UPD. I can't find the .bashrc file. When I try to make command ls -a I get following:

[vagrant@nupic-vagrant:~]$ ls -a
. .bash_logout cleanup.sh sshd.sh .veewee_params
.. .bash_profile minimize.sh vagrant.sh .veewee_version
.bash_history .bashrc .ssh .vbox_version .zsh_profile
[vagrant@nupic-vagrant:~]$ locate .bashrc
/etc/skel/.bashrc
/home/vagrant/.bashrc
/var/chef/backup/etc/skel/.bashrc.chef-20130614181911
/var/chef/backup/home/vagrant/.bashrc.chef-20130614181912
[vagrant@nupic-vagrant:~]$

But only the place where I can find some of those files is the directory where cygwin is installed. Pls, see illustrations, they reflect relations between directories vagrant and cygwin.enter image description here

4 Answers

.bashrc is not meant to be executed but sourced.

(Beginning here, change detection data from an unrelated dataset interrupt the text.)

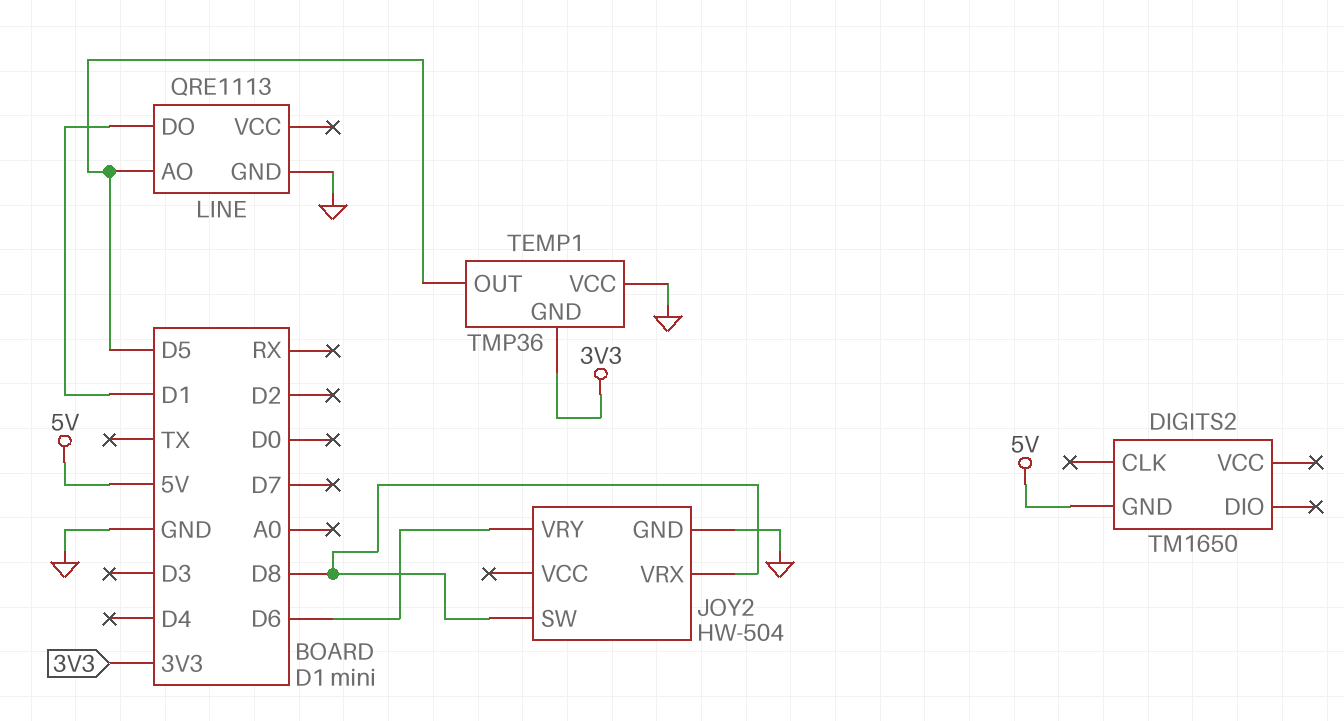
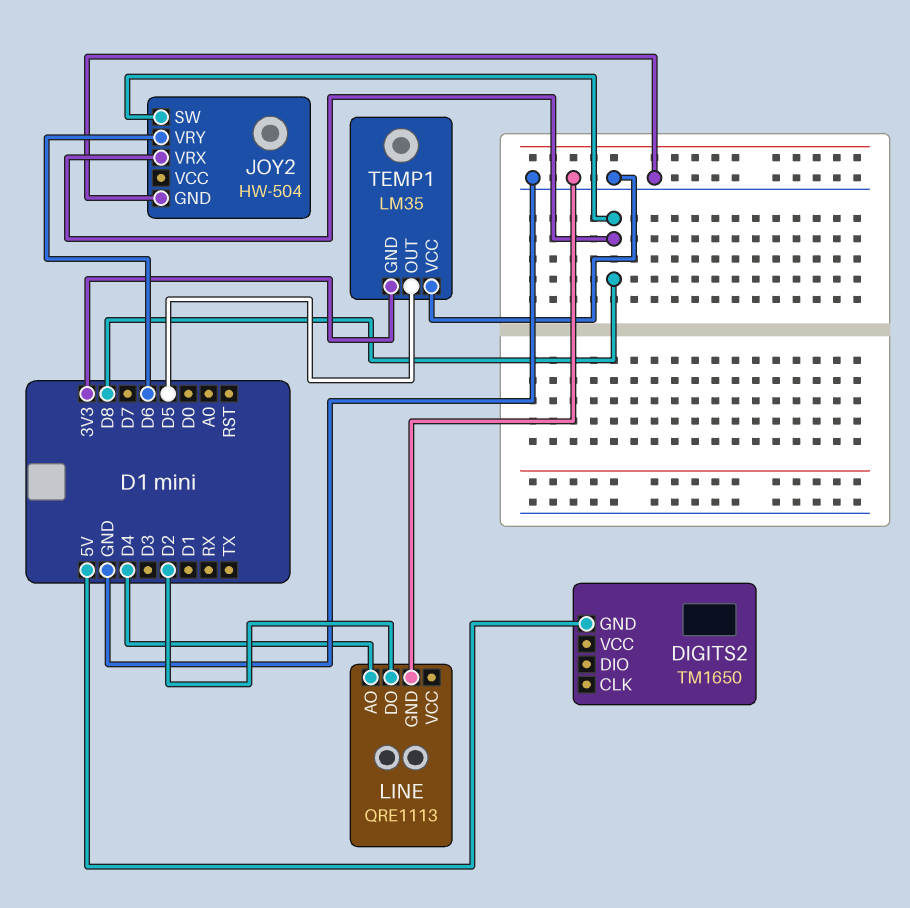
LINE pin AO: D5 -> D4
LINE pin DO: D1 -> D2
TEMP1: TMP36 -> LM35

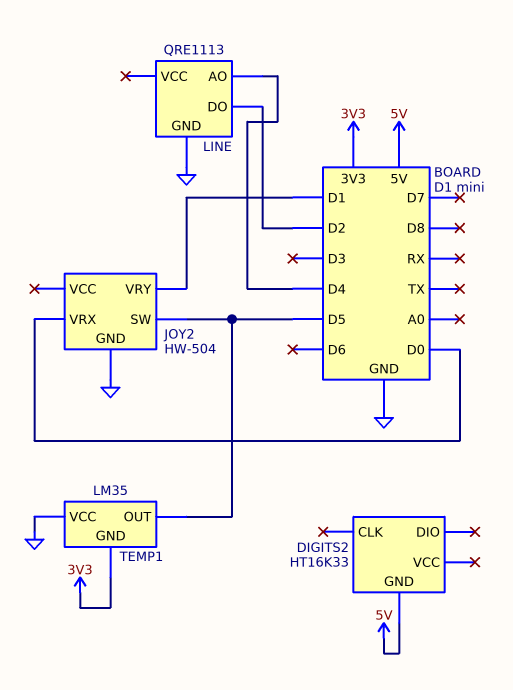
DIGITS2: TM1650 -> HT16K33
JOY2 pin SW: D8 -> D5
JOY2 pin VRX: D8 -> D0
JOY2 pin VRY: D6 -> D1

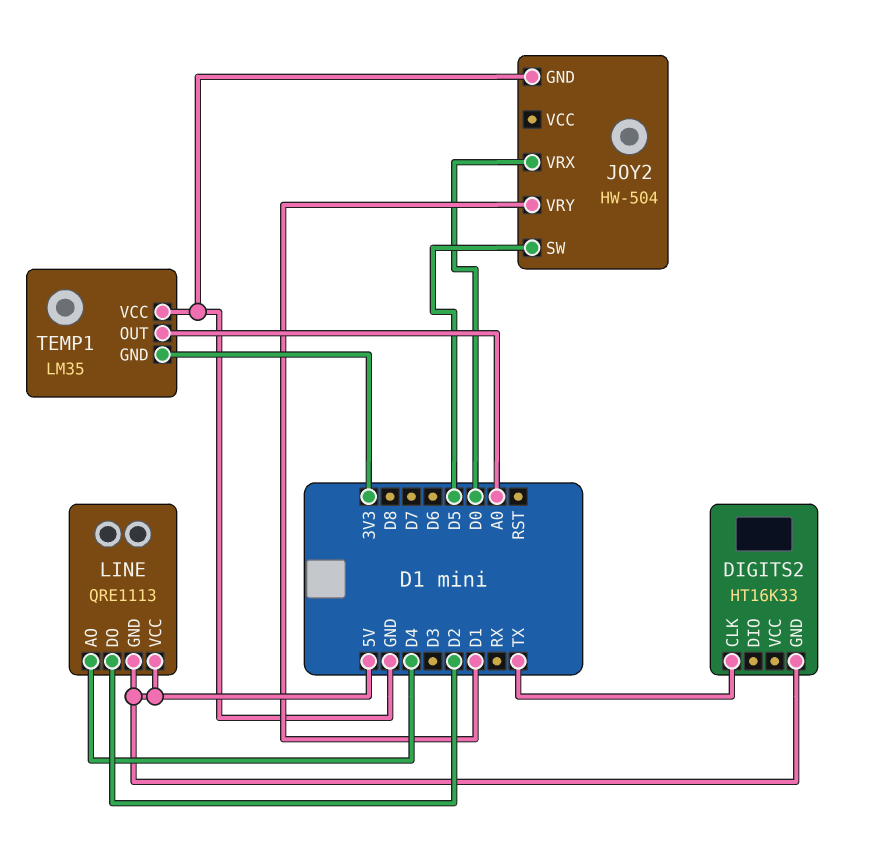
DIGITS2 pin CLK: none -> TX
LINE pin GND: GND -> 5V
LINE pin VCC: none -> 5V
TEMP1 pin OUT: D5 -> A0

Try this instead:

. ~/.bashrc

or, equivalently

source ~/.bashrc

See the reference about the . (aka source) builtin.


Note that if what you're looking for is to restart your Bash session after modifying your ~/.bashrc file, you might as well use:

exec bash

That will replace your current Bash session (thanks to exec) by a new session.

6

If you want to edit that file (or any file in generally), you can't edit it simply writing its name in terminal. You must to use a command to a text editor to do this. For example:

nano ~/.bashrc

or

gedit ~/.bashrc

And in general, for any type of file:

xdg-open ~/.bashrc

Writing only ~/.bashrc in terminal, this will try to execute that file, but .bashrc file is not meant to be an executable file. If you want to execute the code inside of it, you can source it like follow:

source ~/.bashrc

or simple:

. ~/.bashrc 
6

If you can't access the file and your os is any linux distro or mac os x then either of these commands should work:

sudo nano .bashrc
chmod 777 .bashrc 

it is worthless

The .bashrc file is in your user home directory (~/.bashrc or ~vagrant/.bashrc both resolve to the same path), inside the VM's filesystem. This file is invisible on the host machine, so you can't use any Windows editors to edit it directly.

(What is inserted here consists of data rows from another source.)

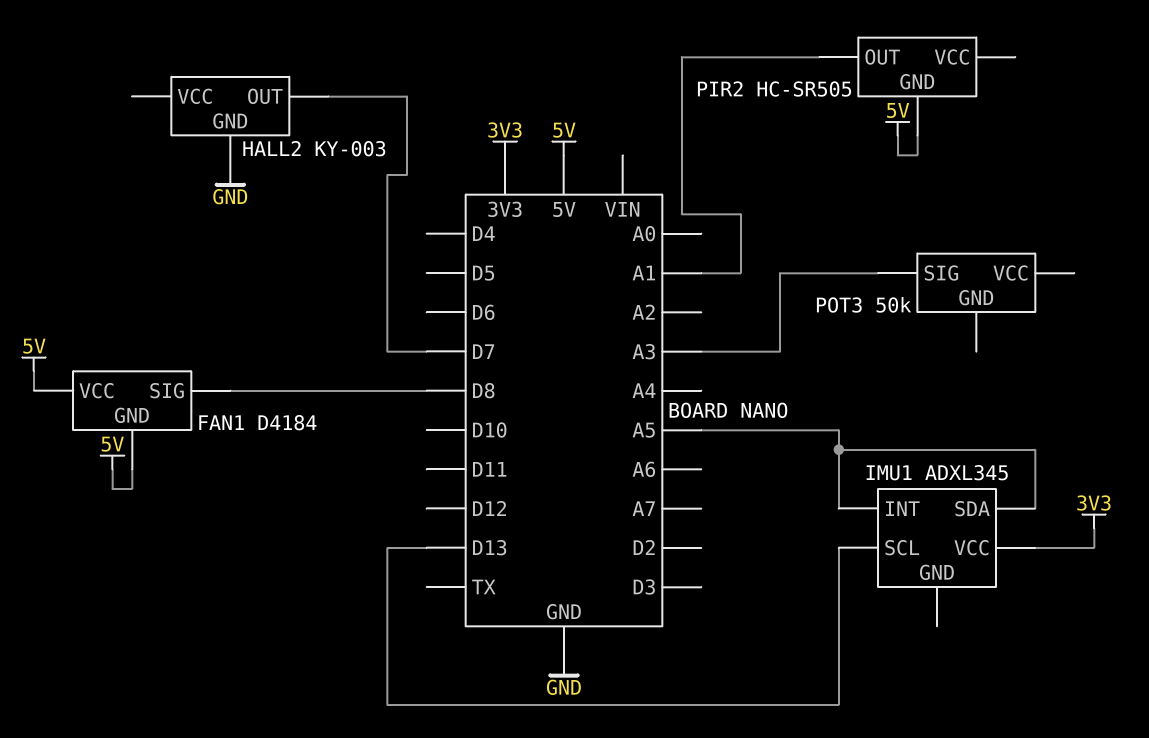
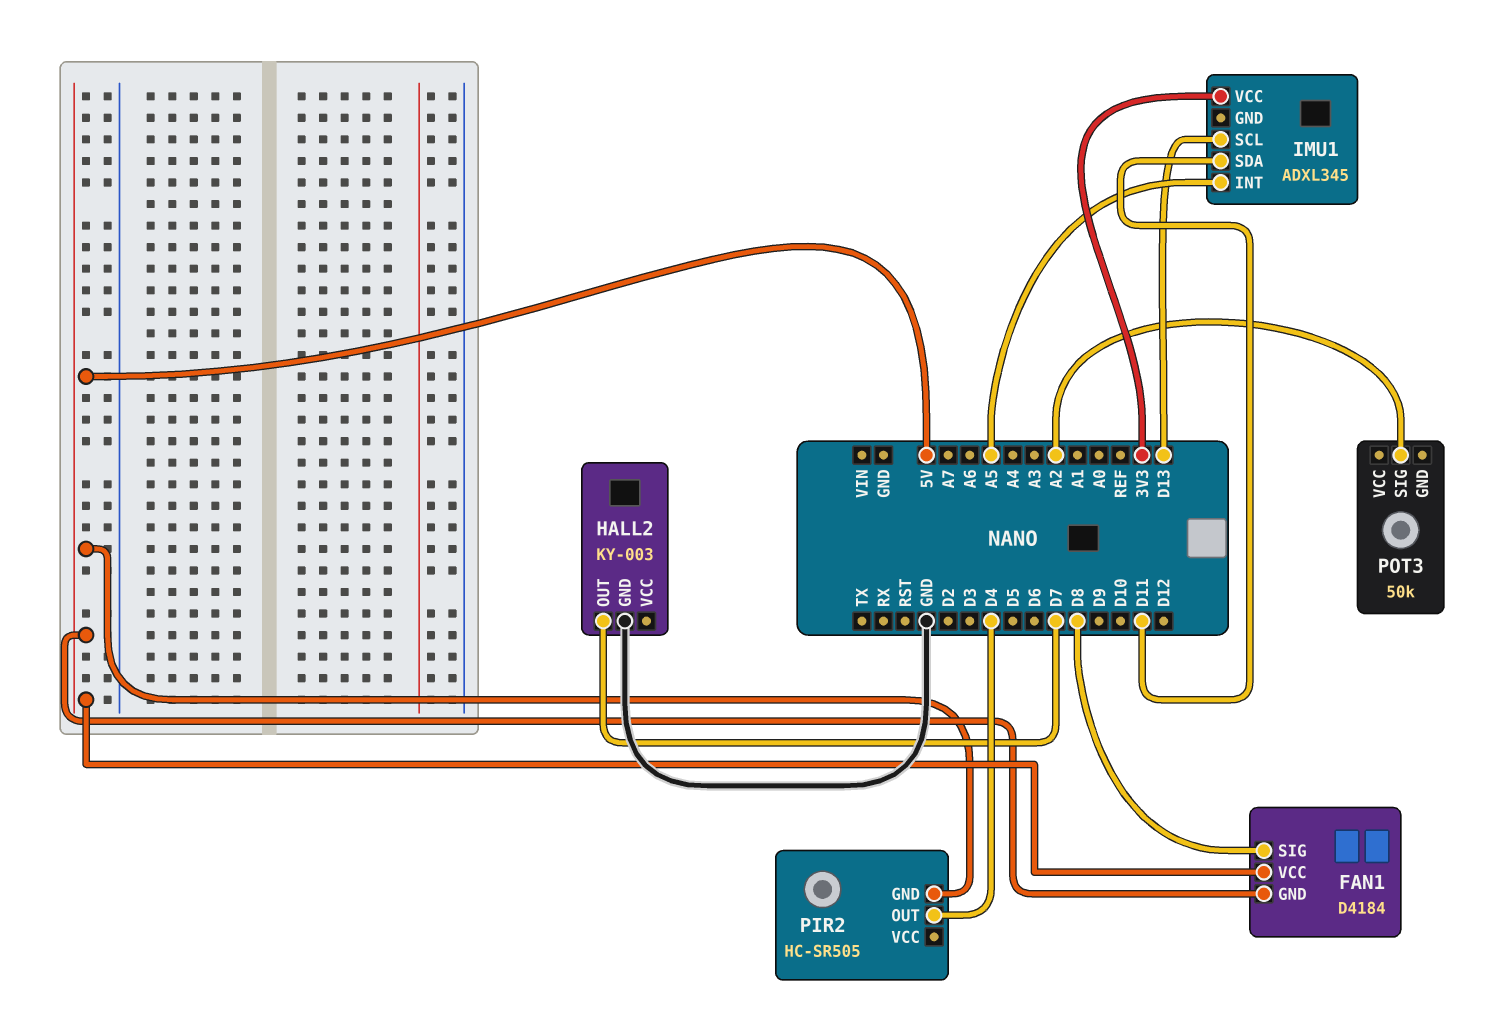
IMU1 pin SDA: A5 -> D11
PIR2 pin OUT: A1 -> D4
POT3 pin SIG: A3 -> A2

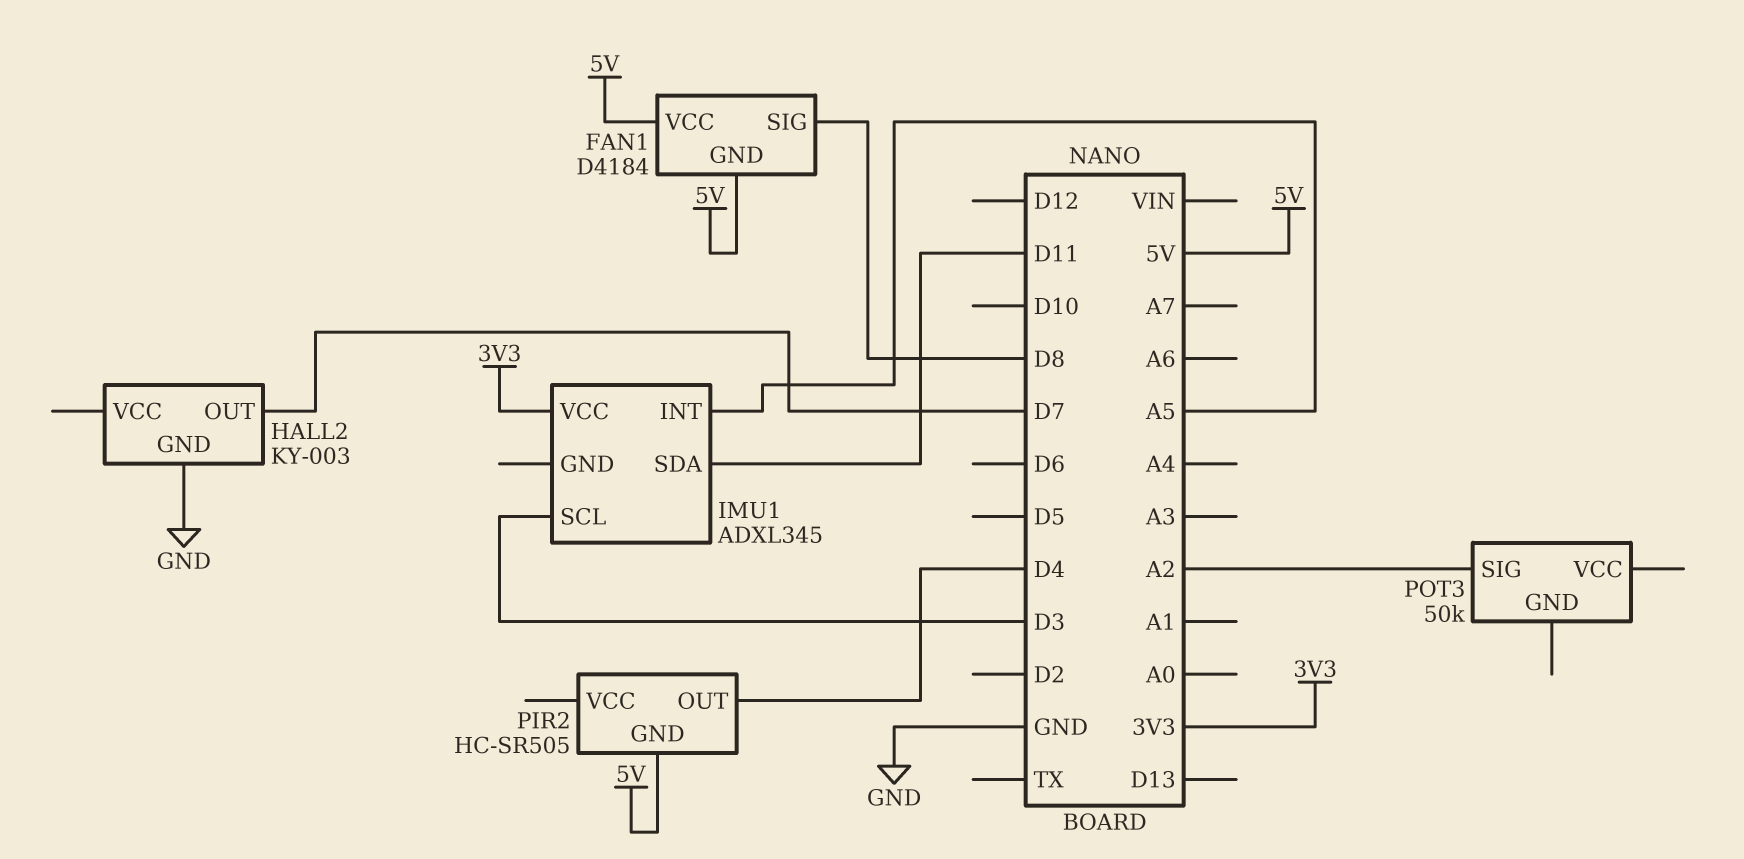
IMU1 pin SCL: D13 -> D3

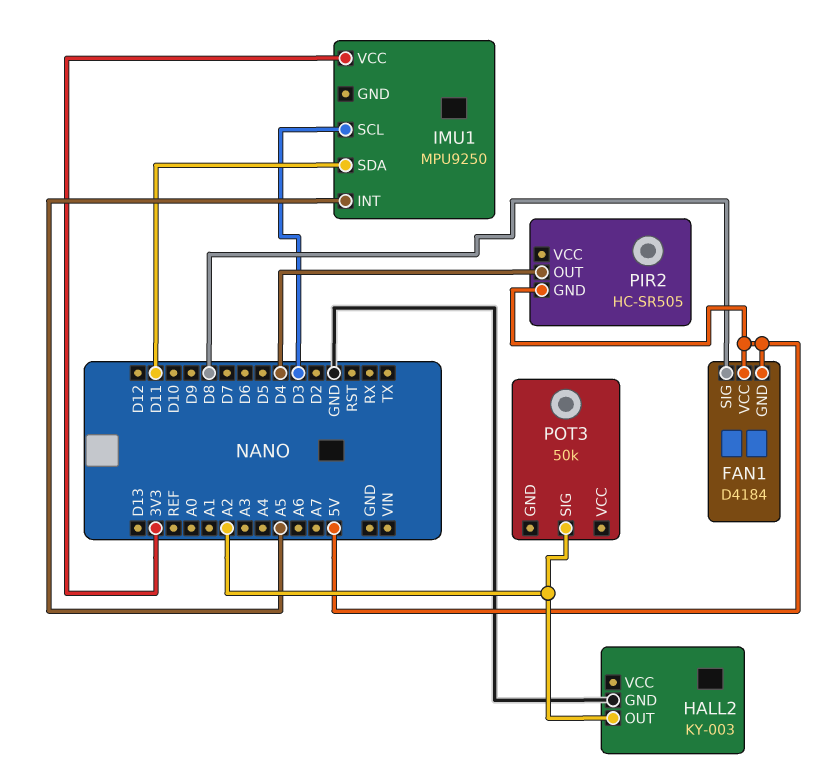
HALL2 pin OUT: D7 -> A2
IMU1: ADXL345 -> MPU9250

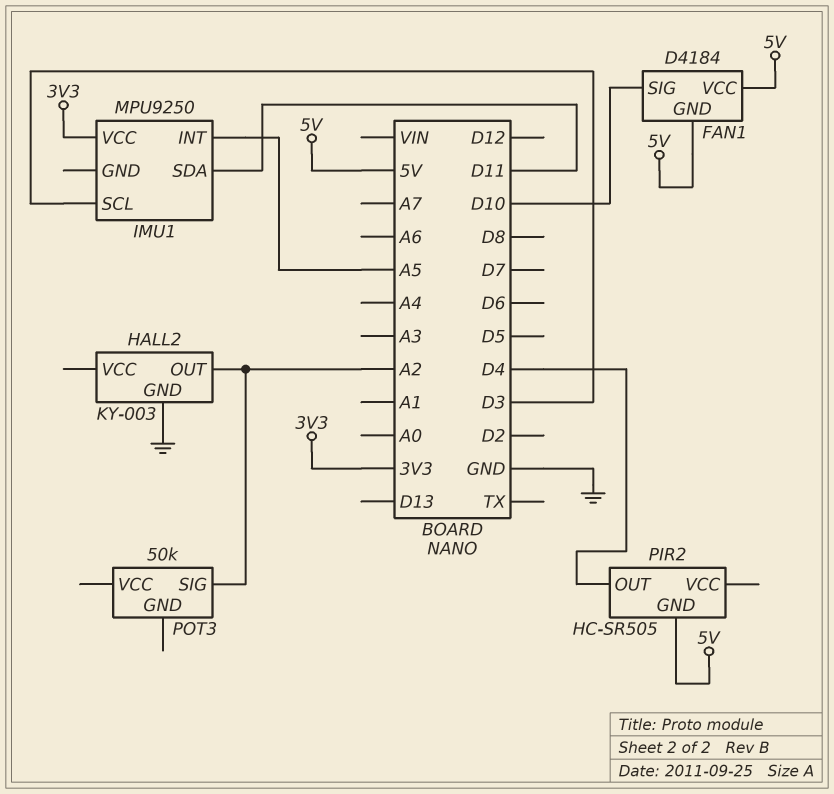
FAN1 pin SIG: D8 -> D10

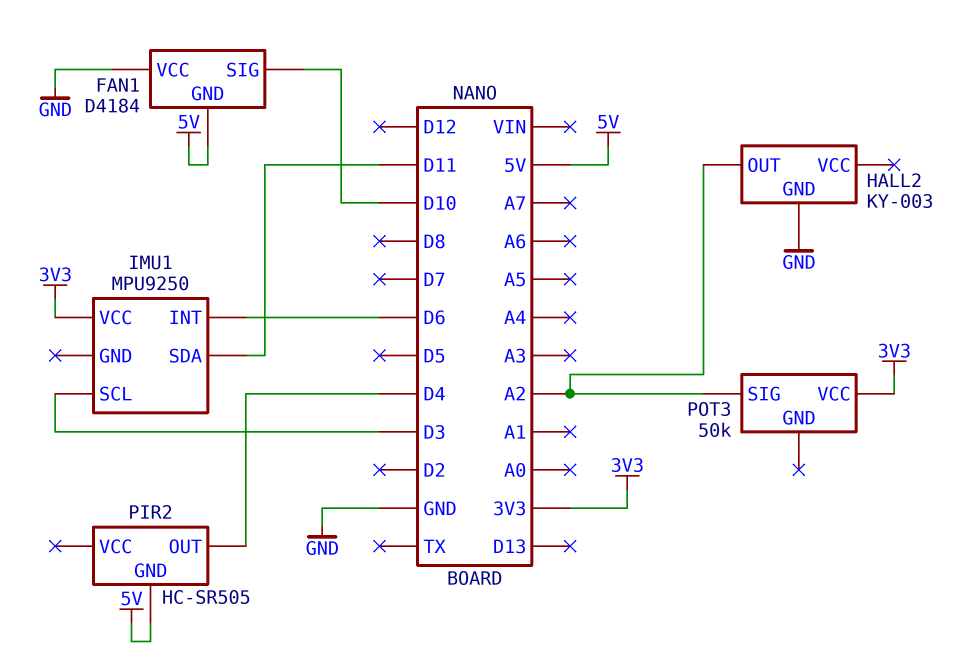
FAN1 pin VCC: 5V -> GND
IMU1 pin INT: A5 -> D6
POT3 pin VCC: none -> 3V3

You have two simple choices:

  1. Learn how to use a console-based text editor. My favourite is vi (or vim), which takes 15 minutes to learn the basics and is much quicker for simple edits than anything else.

    vi .bashrc

  2. Copy .bashrc out to /vagrant (which is a shared directory) and edit it using your Windows editors. Make sure not to save it back with any extensions.

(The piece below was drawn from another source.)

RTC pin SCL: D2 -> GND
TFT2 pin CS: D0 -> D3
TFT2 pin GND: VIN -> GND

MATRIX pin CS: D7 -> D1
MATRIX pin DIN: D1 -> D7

    cp .bashrc /vagrant ... edit using your host machine ... cp /vagrant/.bashrc .

I'd recommend getting to know the command-line based editors. Once you're working inside the VM, it's best to stay there as otherwise you might just get confused.

You (the vagrant user) are the owner of your home .bashrc so you do have permissions to edit it.

Once edited, you can execute it by typing source .bashrc I prefer to logout and in again (there may be more than one file executed on login).